There is no solid evidence that drinking plenty of pure water is good for the skin, wards off weight gain or helps rid the body of toxins.
Instead, most of us get all the fluids we need to avoid dehydration from food and other drinks, including tea and coffee.
The idea that those who fail to drink enough water suffer health problems became widespread in the 1990s.
Some health gurus and self-proclaimed nutritionists have insisted that the typical person needs to drink eight glasses, or two litres, of water every day.
Rather than just drink when they are thirsty, many now feel the need to keep a water bottle with them all day long.
Yet, according to a report published today, there is no evidence of any benefits from drinking so much.
Dr Dan Negoianu and Dr Stanley Goldfarb from the University of Pennsylvania in Philadelphia reviewed every published clinical study into the subject.
They found evidence that those in hot, dry climates have an increased need for water, as do athletes.
Patients with some diseases also benefit from additional fluid.
"But no such data exist for average, healthy individuals," said a spokesman for the scientists, who are based at the university's renal, electrolyte and hypertension division.
No study indicated any real need to drink the recommended eight glasses of water each day.
"Indeed, it is unclear where this recommendation came from," the spokesman added.
Some studies have shown that water intake affects the rate that kidneys clear salt and urea from the body.
But they failed to show any health benefits, the researchers said.
Other studies showed that water retention in the body varied hugely - and depended on the speed with which water is swallowed.
If gulped quickly, water leaves the body more quickly.
If it is sipped, it is more likely to be retained.
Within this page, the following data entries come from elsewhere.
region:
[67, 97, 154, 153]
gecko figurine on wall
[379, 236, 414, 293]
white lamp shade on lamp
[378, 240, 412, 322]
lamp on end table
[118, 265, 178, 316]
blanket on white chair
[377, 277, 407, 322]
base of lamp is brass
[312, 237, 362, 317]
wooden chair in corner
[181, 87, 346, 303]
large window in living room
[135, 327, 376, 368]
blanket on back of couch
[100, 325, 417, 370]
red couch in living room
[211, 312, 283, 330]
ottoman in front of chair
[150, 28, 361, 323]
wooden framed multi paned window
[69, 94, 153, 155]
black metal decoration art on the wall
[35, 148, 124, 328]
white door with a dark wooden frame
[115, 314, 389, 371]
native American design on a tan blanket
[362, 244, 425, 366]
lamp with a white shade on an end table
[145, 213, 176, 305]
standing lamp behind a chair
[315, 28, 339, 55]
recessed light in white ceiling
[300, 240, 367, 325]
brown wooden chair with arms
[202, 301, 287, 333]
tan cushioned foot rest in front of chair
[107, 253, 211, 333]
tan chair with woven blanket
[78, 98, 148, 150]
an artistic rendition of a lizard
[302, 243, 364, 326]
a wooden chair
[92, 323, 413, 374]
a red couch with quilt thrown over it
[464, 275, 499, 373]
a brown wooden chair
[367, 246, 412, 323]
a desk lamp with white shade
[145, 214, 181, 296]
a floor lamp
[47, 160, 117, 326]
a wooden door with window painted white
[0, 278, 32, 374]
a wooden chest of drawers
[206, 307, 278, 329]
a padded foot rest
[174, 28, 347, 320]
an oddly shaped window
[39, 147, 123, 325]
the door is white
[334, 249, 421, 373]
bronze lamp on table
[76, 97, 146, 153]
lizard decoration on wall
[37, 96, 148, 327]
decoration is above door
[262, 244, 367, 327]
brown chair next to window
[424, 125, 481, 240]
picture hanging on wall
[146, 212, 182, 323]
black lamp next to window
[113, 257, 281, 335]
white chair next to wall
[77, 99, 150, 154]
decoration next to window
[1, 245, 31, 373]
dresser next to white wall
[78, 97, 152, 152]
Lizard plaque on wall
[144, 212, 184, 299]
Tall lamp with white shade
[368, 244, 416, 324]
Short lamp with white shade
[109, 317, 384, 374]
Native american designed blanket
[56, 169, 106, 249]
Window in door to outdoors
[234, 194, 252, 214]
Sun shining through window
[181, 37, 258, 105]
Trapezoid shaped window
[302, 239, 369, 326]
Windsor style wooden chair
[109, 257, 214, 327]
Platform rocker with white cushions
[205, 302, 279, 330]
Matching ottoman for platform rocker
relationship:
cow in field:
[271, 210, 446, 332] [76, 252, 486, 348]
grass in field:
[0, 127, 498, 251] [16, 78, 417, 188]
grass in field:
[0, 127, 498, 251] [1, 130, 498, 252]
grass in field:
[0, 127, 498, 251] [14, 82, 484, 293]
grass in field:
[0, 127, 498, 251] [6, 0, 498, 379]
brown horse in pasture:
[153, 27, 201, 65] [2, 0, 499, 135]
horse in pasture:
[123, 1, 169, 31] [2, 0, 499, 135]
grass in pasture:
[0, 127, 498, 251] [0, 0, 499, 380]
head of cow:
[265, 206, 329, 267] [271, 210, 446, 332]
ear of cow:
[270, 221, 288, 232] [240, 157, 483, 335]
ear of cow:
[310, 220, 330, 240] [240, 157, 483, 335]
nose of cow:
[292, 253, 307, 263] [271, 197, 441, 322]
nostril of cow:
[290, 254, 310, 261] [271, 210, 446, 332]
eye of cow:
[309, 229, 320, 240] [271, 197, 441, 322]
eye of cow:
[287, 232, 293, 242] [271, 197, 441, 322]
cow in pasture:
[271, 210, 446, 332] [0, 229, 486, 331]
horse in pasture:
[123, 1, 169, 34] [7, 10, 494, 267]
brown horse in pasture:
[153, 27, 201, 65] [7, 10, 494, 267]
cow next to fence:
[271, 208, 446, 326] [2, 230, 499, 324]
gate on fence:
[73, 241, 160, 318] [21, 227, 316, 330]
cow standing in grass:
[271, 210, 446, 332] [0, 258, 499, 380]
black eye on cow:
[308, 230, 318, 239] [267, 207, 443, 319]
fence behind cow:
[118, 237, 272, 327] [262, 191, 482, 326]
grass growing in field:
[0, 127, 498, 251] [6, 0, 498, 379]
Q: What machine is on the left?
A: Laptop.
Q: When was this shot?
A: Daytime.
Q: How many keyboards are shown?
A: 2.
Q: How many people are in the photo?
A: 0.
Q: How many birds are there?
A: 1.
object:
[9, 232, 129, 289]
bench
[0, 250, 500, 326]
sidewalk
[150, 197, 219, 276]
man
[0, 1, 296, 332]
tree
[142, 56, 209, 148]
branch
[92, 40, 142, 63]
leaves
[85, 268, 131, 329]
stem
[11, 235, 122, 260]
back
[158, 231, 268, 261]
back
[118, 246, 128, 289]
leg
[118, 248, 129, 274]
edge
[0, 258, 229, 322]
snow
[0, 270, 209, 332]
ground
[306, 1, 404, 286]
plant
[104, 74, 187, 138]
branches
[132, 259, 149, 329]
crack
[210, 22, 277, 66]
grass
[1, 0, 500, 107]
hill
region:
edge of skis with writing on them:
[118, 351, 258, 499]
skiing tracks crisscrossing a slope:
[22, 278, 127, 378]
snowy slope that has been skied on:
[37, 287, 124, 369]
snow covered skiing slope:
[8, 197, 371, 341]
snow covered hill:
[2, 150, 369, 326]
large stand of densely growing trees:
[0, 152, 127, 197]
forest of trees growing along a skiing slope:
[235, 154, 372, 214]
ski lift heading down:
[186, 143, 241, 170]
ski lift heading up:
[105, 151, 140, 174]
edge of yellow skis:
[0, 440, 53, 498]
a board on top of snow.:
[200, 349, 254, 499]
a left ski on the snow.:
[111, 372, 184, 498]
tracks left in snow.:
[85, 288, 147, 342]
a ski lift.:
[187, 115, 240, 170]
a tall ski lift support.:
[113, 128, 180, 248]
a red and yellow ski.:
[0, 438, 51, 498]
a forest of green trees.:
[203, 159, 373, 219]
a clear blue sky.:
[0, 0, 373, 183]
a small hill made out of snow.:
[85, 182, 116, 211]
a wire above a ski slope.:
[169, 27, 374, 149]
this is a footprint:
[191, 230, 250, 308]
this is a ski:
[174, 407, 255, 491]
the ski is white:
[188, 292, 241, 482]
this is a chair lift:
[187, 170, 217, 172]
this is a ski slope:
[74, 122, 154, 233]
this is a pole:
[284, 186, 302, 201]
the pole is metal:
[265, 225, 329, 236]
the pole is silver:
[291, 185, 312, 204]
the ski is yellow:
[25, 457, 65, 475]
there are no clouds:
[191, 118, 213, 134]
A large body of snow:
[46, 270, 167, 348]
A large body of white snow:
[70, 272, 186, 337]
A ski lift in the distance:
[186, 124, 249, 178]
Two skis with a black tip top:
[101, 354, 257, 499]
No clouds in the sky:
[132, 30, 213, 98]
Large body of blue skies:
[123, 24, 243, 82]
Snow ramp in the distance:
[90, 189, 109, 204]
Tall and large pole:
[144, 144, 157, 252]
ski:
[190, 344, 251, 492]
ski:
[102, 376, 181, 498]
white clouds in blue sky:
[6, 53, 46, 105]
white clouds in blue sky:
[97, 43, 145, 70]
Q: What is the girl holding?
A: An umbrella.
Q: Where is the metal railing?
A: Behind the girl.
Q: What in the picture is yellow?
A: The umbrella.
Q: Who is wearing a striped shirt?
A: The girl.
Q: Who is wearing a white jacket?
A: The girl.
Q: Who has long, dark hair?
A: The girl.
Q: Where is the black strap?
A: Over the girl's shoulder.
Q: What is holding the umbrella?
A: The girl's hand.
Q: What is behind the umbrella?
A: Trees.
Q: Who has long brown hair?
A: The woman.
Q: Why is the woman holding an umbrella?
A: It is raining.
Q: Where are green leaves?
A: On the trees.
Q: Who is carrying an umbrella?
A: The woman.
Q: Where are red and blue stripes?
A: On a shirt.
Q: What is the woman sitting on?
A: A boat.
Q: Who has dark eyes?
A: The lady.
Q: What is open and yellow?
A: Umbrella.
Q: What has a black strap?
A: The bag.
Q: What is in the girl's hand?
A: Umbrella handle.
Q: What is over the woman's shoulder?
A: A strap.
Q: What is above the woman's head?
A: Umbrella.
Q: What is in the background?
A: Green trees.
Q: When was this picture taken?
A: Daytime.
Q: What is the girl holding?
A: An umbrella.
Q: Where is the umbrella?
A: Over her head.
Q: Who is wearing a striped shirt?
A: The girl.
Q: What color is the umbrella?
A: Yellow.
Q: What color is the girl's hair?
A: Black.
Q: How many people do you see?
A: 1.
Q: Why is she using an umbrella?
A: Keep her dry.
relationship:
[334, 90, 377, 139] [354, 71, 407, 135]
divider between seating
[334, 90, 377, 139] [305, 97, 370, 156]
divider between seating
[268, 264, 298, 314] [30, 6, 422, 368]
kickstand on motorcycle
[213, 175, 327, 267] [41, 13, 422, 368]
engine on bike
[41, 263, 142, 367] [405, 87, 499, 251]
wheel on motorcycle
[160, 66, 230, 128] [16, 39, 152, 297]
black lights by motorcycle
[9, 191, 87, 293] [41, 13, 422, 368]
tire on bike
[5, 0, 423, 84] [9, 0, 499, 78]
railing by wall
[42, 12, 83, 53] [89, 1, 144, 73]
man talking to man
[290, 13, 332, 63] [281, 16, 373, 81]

But no studies showed any benefit to organs from increased water intake.
The scientists also looked at the theory that drinking more water makes people feel full and helps them lose weight.
Again, the studies were inconclusive.
And while water has been touted as an elixir for improved skin tone, no studies showed any clinical benefit as a result of drinking more.
The scientists concluded there was no clear evidence that drinking more water was healthy.
"There is simply a lack of evidence in general," they reported in the Journal of the American Society of Nephrology.
One source for the eight glasses claim is a 1945 study which concluded that most people need two litres of fluids each day.
However, this came from other drinks and food.
Ursula Arens, a spokesman for the British Dietetic Association, said the typical man needed around 2.5 litres of fluid a day while a woman needed around two litres.
"Most people can rely on their thirst to tell them when they need to drink, although as we get older perception of thirst is not so good," she said.
"Tea and the sort of coffee you get in Britain are fine for rehydrating - the diuretic effects of caffeine are massively outweighed by the fluids in those drinks. "There are millions of people who get most of their fluids from tea without any ill effects."